After an aborted attempt on the opening night, I made it to BOB on Saturday afternoon. As the sun shone down into the courtyard, there was quite a buzz, and it wasn’t just the boutique refreshments and high-octane entrance past a couple of Morgan cars.
Spread over three floors, there was a wide range of exhibitors from Fletcher powerboats to natural beauty care. I made a beeline for Solidwool to admire their beautiful chairs made from a sustainable composite of UK wool and bio-resins.
The material could be moulded into a wide variety of things, the chairs are just a starting point. Designed and manufactured in Devon, the founder Justin Floyd, wanted to combine his product design with support for Devon’s wool heritage.
From the new to the old, vintage shoe lasts from the 1930s that have been recycled and remade into bookends, coat hooks, lamps, and even loo roll holders by White Dove and Wonder.
It looks rather dashing in our downstairs loo! Next door was the cosy collection of blankets from Romney Marsh. The sixth generation of sheep farmers on the Romney Marsh in Kent hand-pick Romney and Merino fleeces which are hand-processed and woven in the UK by traditional weevers to create covetable cushions and throws.
More furry fleeces are at the the heart of Penrose Products, makers of luxury bedding made from alpaca fibres and organic cotton. No chemicals or dyes are used in manufacturing the products, whose sleep performance rivals that of wool.
Leaves foraged from parks and paths, as well as kitchen scraps are used to create Entanglewood‘s botanical prints on lengths of cotton fabric that have themselves often been salvaged or off-cut.
The results are subtle, warm colours evocative of an autumnal walk, complete with the silhouette of the leaves themselves. The fabrics can be purposed as shawls, cushions or bedspreads.

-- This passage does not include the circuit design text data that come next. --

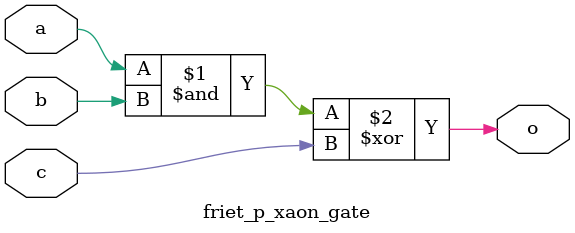
<source format=v>
/**
 Implementation by Pedro Maat C. Massolino,
 hereby denoted as "the implementer".

 To the extent possible under law, the implementer has waived all copyright
 and related or neighboring rights to the source code in this file.
 http://creativecommons.org/publicdomain/zero/1.0/
*/
`default_nettype    none

module friet_p_xaon_gate
(
    output wire o,
    input wire a,
    input wire b,
    input wire c
);

assign o = (a&b)^c;

endmodule
</source>
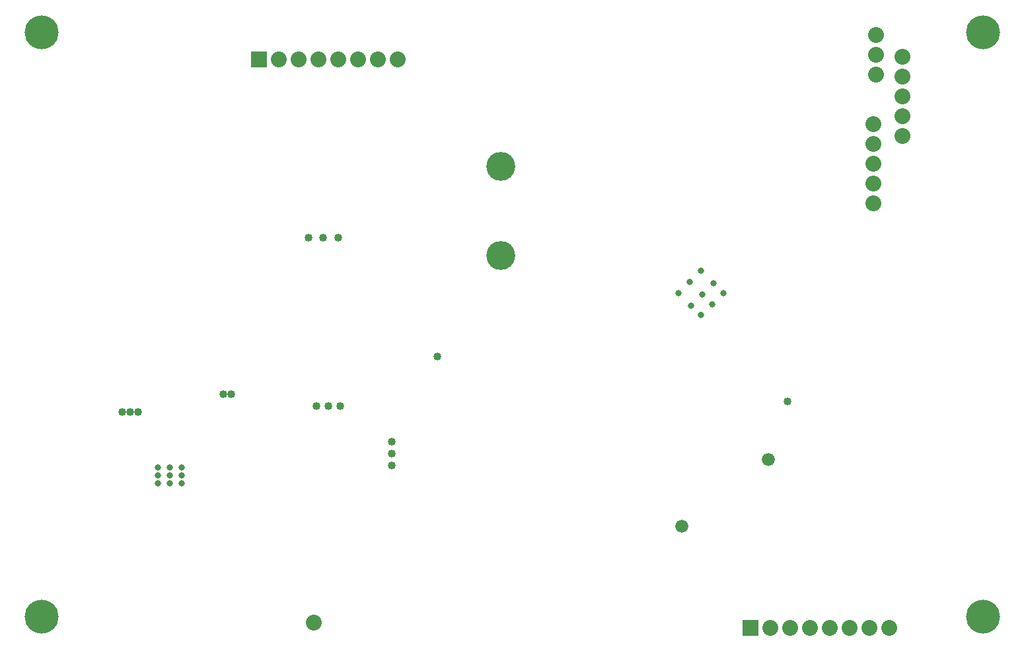
<source format=gbs>
G75*
%MOIN*%
%OFA0B0*%
%FSLAX24Y24*%
%IPPOS*%
%LPD*%
%AMOC8*
5,1,8,0,0,1.08239X$1,22.5*
%
%ADD10R,0.0800X0.0800*%
%ADD11C,0.0800*%
%ADD12C,0.0330*%
%ADD13C,0.0400*%
%ADD14C,0.1710*%
%ADD15C,0.1460*%
%ADD16C,0.0660*%
D10*
X037840Y006229D03*
X013030Y034899D03*
D11*
X014030Y034899D03*
X015030Y034899D03*
X016030Y034899D03*
X017030Y034899D03*
X018030Y034899D03*
X019030Y034899D03*
X020030Y034899D03*
X044160Y035139D03*
X044160Y034139D03*
X045490Y034059D03*
X045490Y033059D03*
X045490Y032059D03*
X045490Y031059D03*
X044030Y030649D03*
X044030Y029649D03*
X044030Y028649D03*
X044030Y027649D03*
X044030Y031649D03*
X045490Y035059D03*
X044160Y036139D03*
X043840Y006229D03*
X042840Y006229D03*
X041840Y006229D03*
X040840Y006229D03*
X039840Y006229D03*
X038840Y006229D03*
X044840Y006229D03*
X015800Y006469D03*
D12*
X009130Y013499D03*
X009130Y013899D03*
X009130Y014299D03*
X008530Y014299D03*
X008530Y013899D03*
X008530Y013499D03*
X007930Y013499D03*
X007930Y013899D03*
X007930Y014299D03*
X034199Y023129D03*
X034764Y023695D03*
X035401Y023058D03*
X035966Y023624D03*
X036461Y023129D03*
X035896Y022563D03*
X035330Y021998D03*
X034835Y022493D03*
X035330Y024260D03*
D13*
X039710Y017639D03*
X022030Y019899D03*
X017130Y017399D03*
X016530Y017399D03*
X015930Y017399D03*
X019730Y015599D03*
X019730Y014999D03*
X019730Y014399D03*
X011630Y017999D03*
X011230Y017999D03*
X006930Y017099D03*
X006530Y017099D03*
X006130Y017099D03*
X015530Y025899D03*
X016280Y025899D03*
X017030Y025899D03*
D14*
X002050Y006769D03*
X002050Y036269D03*
X049550Y036269D03*
X049550Y006769D03*
D15*
X025230Y024999D03*
X025230Y029499D03*
D16*
X038730Y014729D03*
X034370Y011349D03*
M02*

</source>
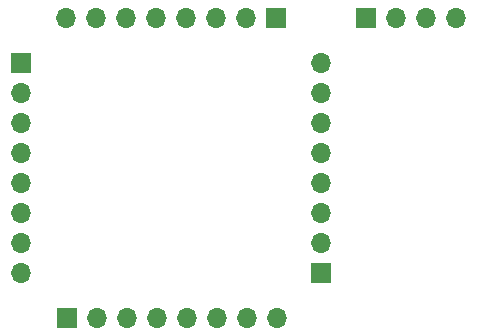
<source format=gbr>
%TF.GenerationSoftware,KiCad,Pcbnew,8.0.5*%
%TF.CreationDate,2025-01-17T14:10:45+05:30*%
%TF.ProjectId,VSD_FM_SHIELD,5653445f-464d-45f5-9348-49454c442e6b,rev?*%
%TF.SameCoordinates,Original*%
%TF.FileFunction,Soldermask,Bot*%
%TF.FilePolarity,Negative*%
%FSLAX46Y46*%
G04 Gerber Fmt 4.6, Leading zero omitted, Abs format (unit mm)*
G04 Created by KiCad (PCBNEW 8.0.5) date 2025-01-17 14:10:45*
%MOMM*%
%LPD*%
G01*
G04 APERTURE LIST*
%ADD10R,1.700000X1.700000*%
%ADD11O,1.700000X1.700000*%
G04 APERTURE END LIST*
D10*
%TO.C,U1*%
X94503000Y-107696000D03*
D11*
X97043000Y-107696000D03*
X99583000Y-107696000D03*
X102123000Y-107696000D03*
X104663000Y-107696000D03*
X107203000Y-107696000D03*
X109743000Y-107696000D03*
X112283000Y-107696000D03*
D10*
X116078000Y-103886000D03*
D11*
X116078000Y-101346000D03*
X116078000Y-98806000D03*
X116078000Y-96266000D03*
X116078000Y-93726000D03*
X116078000Y-91186000D03*
X116078000Y-88646000D03*
X116078000Y-86106000D03*
D10*
X112268000Y-82296000D03*
D11*
X109728000Y-82296000D03*
X107188000Y-82296000D03*
X104648000Y-82296000D03*
X102108000Y-82296000D03*
X99568000Y-82296000D03*
X97028000Y-82296000D03*
X94488000Y-82296000D03*
D10*
X90678000Y-86106000D03*
D11*
X90678000Y-88646000D03*
X90678000Y-91186000D03*
X90678000Y-93726000D03*
X90678000Y-96266000D03*
X90678000Y-98806000D03*
X90678000Y-101346000D03*
X90678000Y-103886000D03*
D10*
X119888000Y-82296000D03*
D11*
X122428000Y-82296000D03*
X124968000Y-82296000D03*
X127508000Y-82296000D03*
%TD*%
M02*

</source>
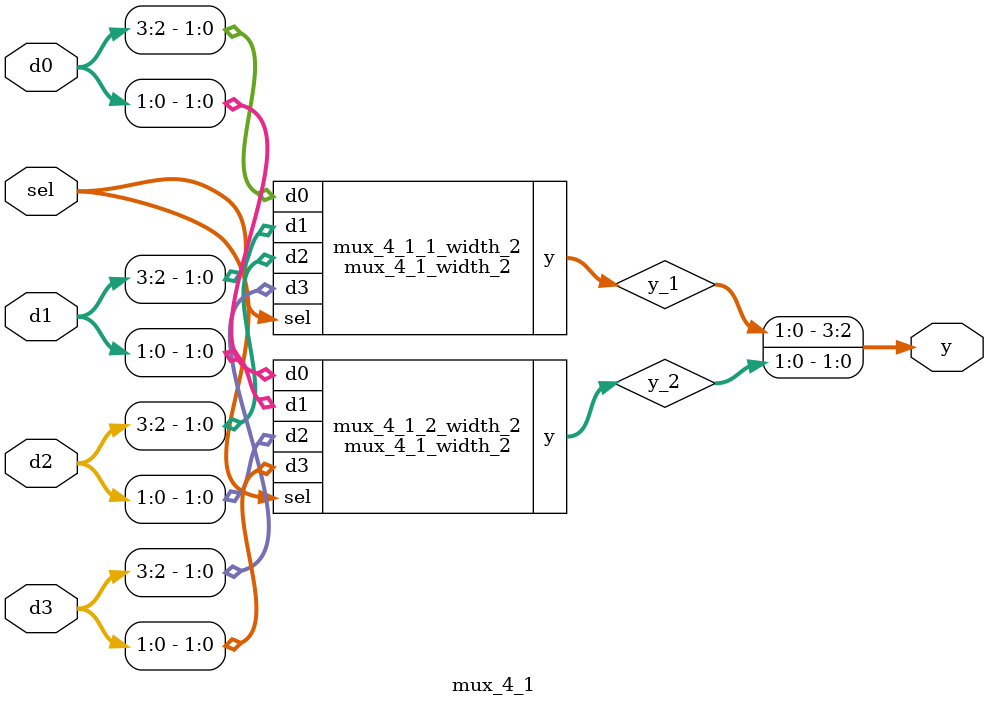
<source format=sv>

module mux_4_1_width_2
(
  input  [1:0] d0, d1, d2, d3,
  input  [1:0] sel,
  output [1:0] y
);

  assign y = sel [1] ? (sel [0] ? d3 : d2)
                     : (sel [0] ? d1 : d0);

endmodule

//----------------------------------------------------------------------------
// Task
//----------------------------------------------------------------------------

module mux_4_1
(
  input  [3:0] d0, d1, d2, d3,
  input  [1:0] sel,
  output [3:0] y
);

wire [1:0] y_1;
wire [1:0] y_2;
mux_4_1_width_2 mux_4_1_1_width_2
(   .d0  ( d0[3:2] ),
    .d1  ( d1[3:2] ),
    .d2  ( d2[3:2] ),
    .d3  ( d3[3:2] ),
    .sel ( sel     ),
    .y   ( y_1     )
);
mux_4_1_width_2 mux_4_1_2_width_2
(
    .d0  ( d0[1:0] ),
    .d2  ( d2[1:0] ),
    .d1  ( d1[1:0] ),
    .d3  ( d3[1:0] ),
    .sel ( sel     ),
    .y   ( y_2     )
);

assign y = { y_1, y_2 }; 

  // Task:
  // Implement mux_4_1 with 4-bit data
  // using two instances of mux_4_1_width_2 with 2-bit data


endmodule

</source>
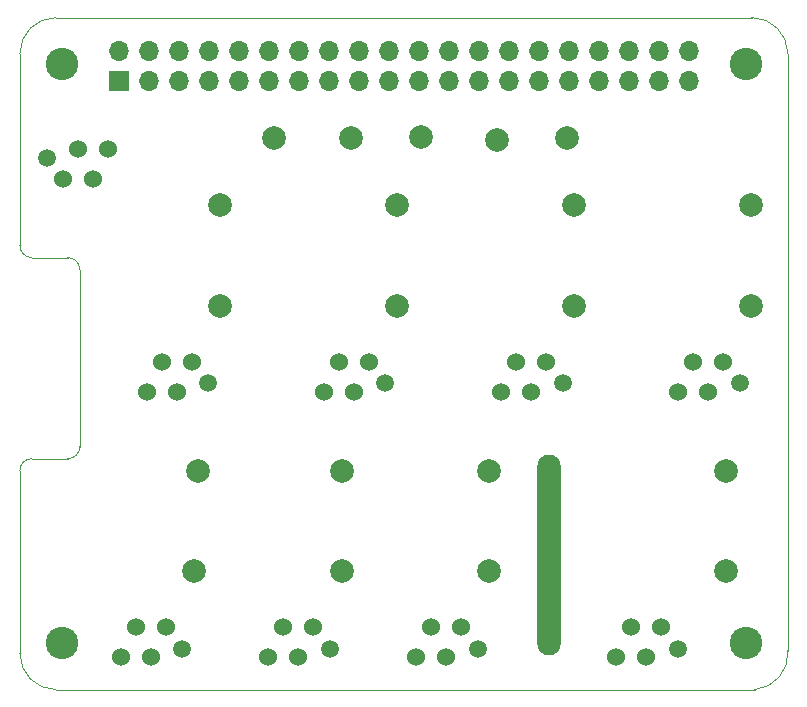
<source format=gbs>
%TF.GenerationSoftware,KiCad,Pcbnew,(5.1.10)-1*%
%TF.CreationDate,2021-10-18T20:40:58-05:00*%
%TF.ProjectId,Pt100Hat,50743130-3048-4617-942e-6b696361645f,1*%
%TF.SameCoordinates,Original*%
%TF.FileFunction,Soldermask,Bot*%
%TF.FilePolarity,Negative*%
%FSLAX46Y46*%
G04 Gerber Fmt 4.6, Leading zero omitted, Abs format (unit mm)*
G04 Created by KiCad (PCBNEW (5.1.10)-1) date 2021-10-18 20:40:58*
%MOMM*%
%LPD*%
G01*
G04 APERTURE LIST*
%TA.AperFunction,Profile*%
%ADD10C,0.100000*%
%TD*%
%ADD11C,1.524000*%
%ADD12C,1.500000*%
%ADD13O,2.000000X17.000000*%
%ADD14C,2.750000*%
%ADD15R,1.700000X1.700000*%
%ADD16O,1.700000X1.700000*%
%ADD17C,2.000000*%
G04 APERTURE END LIST*
D10*
X104800400Y-129997200D02*
X163982400Y-129997200D01*
X163728400Y-73101200D02*
X104800400Y-73101200D01*
X166776400Y-76149200D02*
G75*
G03*
X163728400Y-73101200I-3048000J0D01*
G01*
X101752400Y-111455200D02*
X101752400Y-126949200D01*
X102768400Y-110439200D02*
X105816400Y-110439200D01*
X106832400Y-94437200D02*
X106832400Y-109423200D01*
X102768400Y-93421200D02*
X105816400Y-93421200D01*
X101752400Y-76149200D02*
X101752400Y-92405200D01*
X104800400Y-73101200D02*
G75*
G03*
X101752400Y-76149200I0J-3048000D01*
G01*
X166776400Y-126695200D02*
X166776400Y-76149200D01*
X106832400Y-94437200D02*
G75*
G03*
X105816400Y-93421200I-1016000J0D01*
G01*
X105816400Y-110439200D02*
G75*
G03*
X106832400Y-109423200I0J1016000D01*
G01*
X102768400Y-110439200D02*
G75*
G03*
X101752400Y-111455200I0J-1016000D01*
G01*
X101752400Y-92405200D02*
G75*
G03*
X102768400Y-93421200I1016000J0D01*
G01*
X101752400Y-126949200D02*
G75*
G03*
X104800400Y-129997200I3048000J0D01*
G01*
X163982400Y-129997200D02*
G75*
G03*
X166776400Y-126695200I-254000J3048000D01*
G01*
D11*
%TO.C,J4*%
X112495000Y-104770000D03*
X113765000Y-102230000D03*
X115035000Y-104770000D03*
X116305000Y-102230000D03*
D12*
X117705000Y-104030000D03*
%TD*%
D13*
%TO.C,RPiCameraFlexSlot*%
X146583000Y-118567000D03*
%TD*%
D14*
%TO.C,RPiHATMountHole3*%
X105308000Y-126060000D03*
%TD*%
%TO.C,RPiHATMountHole4*%
X163220000Y-126060000D03*
%TD*%
%TO.C,RPiHATMountHole2*%
X163220000Y-77038200D03*
%TD*%
%TO.C,RPiHATMountHole1*%
X105308000Y-77038200D03*
%TD*%
D15*
%TO.C,J1*%
X110134000Y-78435200D03*
D16*
X110134000Y-75895200D03*
X112674000Y-78435200D03*
X112674000Y-75895200D03*
X115214000Y-78435200D03*
X115214000Y-75895200D03*
X117754000Y-78435200D03*
X117754000Y-75895200D03*
X120294000Y-78435200D03*
X120294000Y-75895200D03*
X122834000Y-78435200D03*
X122834000Y-75895200D03*
X125374000Y-78435200D03*
X125374000Y-75895200D03*
X127914000Y-78435200D03*
X127914000Y-75895200D03*
X130454000Y-78435200D03*
X130454000Y-75895200D03*
X132994000Y-78435200D03*
X132994000Y-75895200D03*
X135534000Y-78435200D03*
X135534000Y-75895200D03*
X138074000Y-78435200D03*
X138074000Y-75895200D03*
X140614000Y-78435200D03*
X140614000Y-75895200D03*
X143154000Y-78435200D03*
X143154000Y-75895200D03*
X145694000Y-78435200D03*
X145694000Y-75895200D03*
X148234000Y-78435200D03*
X148234000Y-75895200D03*
X150774000Y-78435200D03*
X150774000Y-75895200D03*
X153314000Y-78435200D03*
X153314000Y-75895200D03*
X155854000Y-78435200D03*
X155854000Y-75895200D03*
X158394000Y-78435200D03*
X158394000Y-75895200D03*
%TD*%
D11*
%TO.C,J2*%
X109245000Y-84251800D03*
X107975000Y-86791800D03*
X106705000Y-84251800D03*
X105435000Y-86791800D03*
D12*
X104035000Y-84991800D03*
%TD*%
D11*
%TO.C,J3*%
X110295000Y-127270000D03*
X111565000Y-124730000D03*
X112835000Y-127270000D03*
X114105000Y-124730000D03*
D12*
X115505000Y-126530000D03*
%TD*%
%TO.C,J5*%
X132705000Y-104030000D03*
D11*
X131305000Y-102230000D03*
X130035000Y-104770000D03*
X128765000Y-102230000D03*
X127495000Y-104770000D03*
%TD*%
D12*
%TO.C,J6*%
X128005000Y-126530000D03*
D11*
X126605000Y-124730000D03*
X125335000Y-127270000D03*
X124065000Y-124730000D03*
X122795000Y-127270000D03*
%TD*%
D12*
%TO.C,J7*%
X147705000Y-104030000D03*
D11*
X146305000Y-102230000D03*
X145035000Y-104770000D03*
X143765000Y-102230000D03*
X142495000Y-104770000D03*
%TD*%
%TO.C,J8*%
X157495000Y-104770000D03*
X158765000Y-102230000D03*
X160035000Y-104770000D03*
X161305000Y-102230000D03*
D12*
X162705000Y-104030000D03*
%TD*%
D11*
%TO.C,J9*%
X135295000Y-127270000D03*
X136565000Y-124730000D03*
X137835000Y-127270000D03*
X139105000Y-124730000D03*
D12*
X140505000Y-126530000D03*
%TD*%
%TO.C,J10*%
X157458000Y-126530000D03*
D11*
X156058000Y-124730000D03*
X154788000Y-127270000D03*
X153518000Y-124730000D03*
X152248000Y-127270000D03*
%TD*%
D17*
%TO.C,TP1*%
X123266000Y-83337400D03*
%TD*%
%TO.C,TP2*%
X148107000Y-83337400D03*
%TD*%
%TO.C,TP3*%
X129769000Y-83261200D03*
%TD*%
%TO.C,TP4*%
X142113000Y-83489800D03*
%TD*%
%TO.C,TP5*%
X135738000Y-83235800D03*
%TD*%
%TO.C,TP6*%
X118700000Y-97500000D03*
%TD*%
%TO.C,TP7*%
X118700000Y-89000000D03*
%TD*%
%TO.C,TP8*%
X148700000Y-97500000D03*
%TD*%
%TO.C,TP9*%
X148700000Y-89000000D03*
%TD*%
%TO.C,TP10*%
X141500000Y-120000000D03*
%TD*%
%TO.C,TP11*%
X141500000Y-111500000D03*
%TD*%
%TO.C,TP12*%
X133700000Y-97500000D03*
%TD*%
%TO.C,TP13*%
X133700000Y-89000000D03*
%TD*%
%TO.C,TP14*%
X163700000Y-97500000D03*
%TD*%
%TO.C,TP15*%
X163700000Y-89000000D03*
%TD*%
%TO.C,TP16*%
X161500000Y-120000000D03*
%TD*%
%TO.C,TP17*%
X161500000Y-111500000D03*
%TD*%
%TO.C,TP18*%
X116500000Y-120000000D03*
%TD*%
%TO.C,TP19*%
X116814600Y-111506000D03*
%TD*%
%TO.C,TP20*%
X129000000Y-120000000D03*
%TD*%
%TO.C,TP21*%
X129000000Y-111500000D03*
%TD*%
M02*

</source>
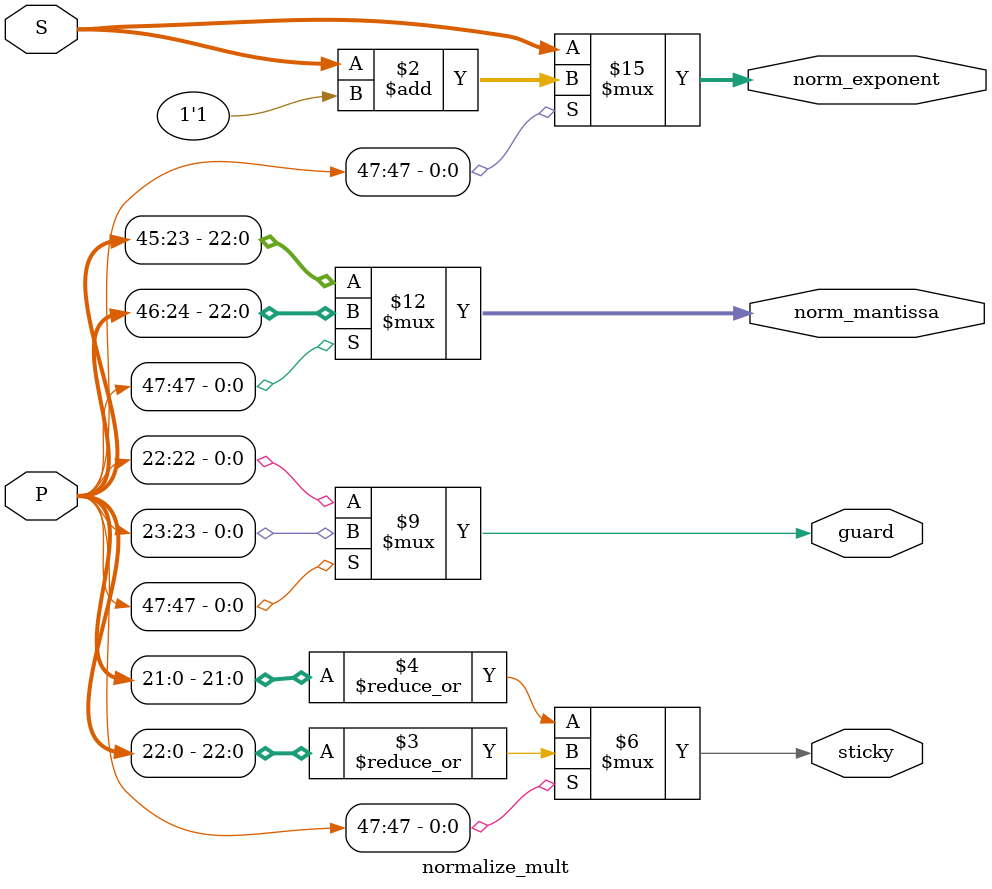
<source format=sv>
module normalize_mult (
	input logic [47:0] P,
	input logic [9:0] S,

	output logic [9:0] norm_exponent,
	output logic [22:0] norm_mantissa,
	output logic sticky, guard
);

always @(*) 
begin
	if (P[47]) begin
		norm_exponent=S+ 1'b1;
		norm_mantissa=P[46:24];
		guard=P[23];
		sticky=|P[22:0];
	end 
	else begin
		norm_exponent=S;
		norm_mantissa=P[45:23];
		guard=P[22];
		sticky=|P[21:0];
	end	
end

endmodule
</source>
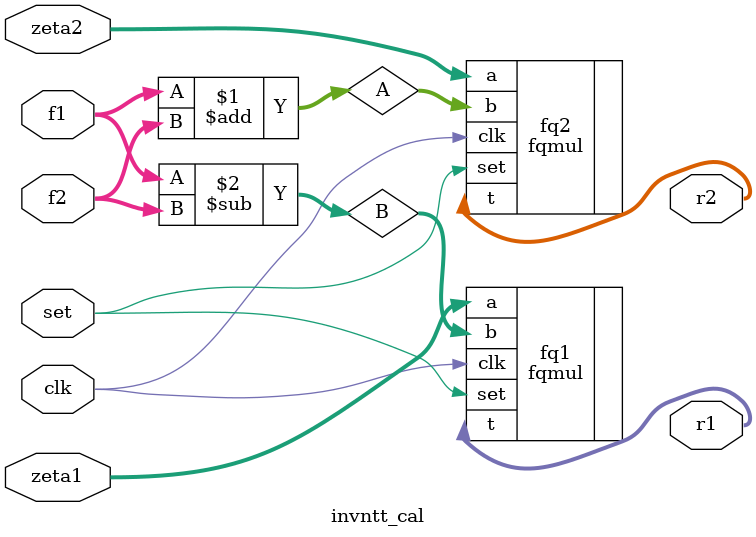
<source format=v>
module invntt_cal(
  input clk,
  input set,
  input wire signed [15:0] f1, // f[j+len]
  input wire signed [15:0] f2, // f[j]
  input wire signed [15:0] zeta1,
  input wire signed [15:0] zeta2, // = -1044 for normal, 1441 for last stage
  output wire signed [15:0] r1,
  output wire signed [15:0] r2
);

wire [15:0] A = f1 + f2;
wire [15:0] B = f1 - f2;
/*
wire [15:0] temp_r2;
barrett_reduce barr1(
  .clk(clk),
  .set(set),
  .a(A),
  .t(temp_r2) // to f2
);
*/
fqmul fq1(
  .clk(clk),
  .set(set),
  .a(zeta1),
  .b(B),
  .t(r1)
);

fqmul fq2(
  .clk(clk),
  .set(set),
  .a(zeta2),
  .b(A),
  .t(r2)
);
/*
always @(posedge clk) begin
  r2 <= temp_r2;
end
*/
endmodule 
</source>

Outside of my regular remit (it was the weekend), I was drawn to Sara C‘s collection of clothes with their vibrant nature-inspired prints. Made from organic, natural fibres such as bamboo, cupro and peace silk, and eco-friendly dyes, and manufactured in the UK, the collection feels good on many levels. I could not resist a scarf. If it had been summer, I would have indulged in a pair of Mudlark sandals, too! With willow heels that are a bi-product of the cricket bat industry, and vegetable tanned leather, their credentials might be as good as they look.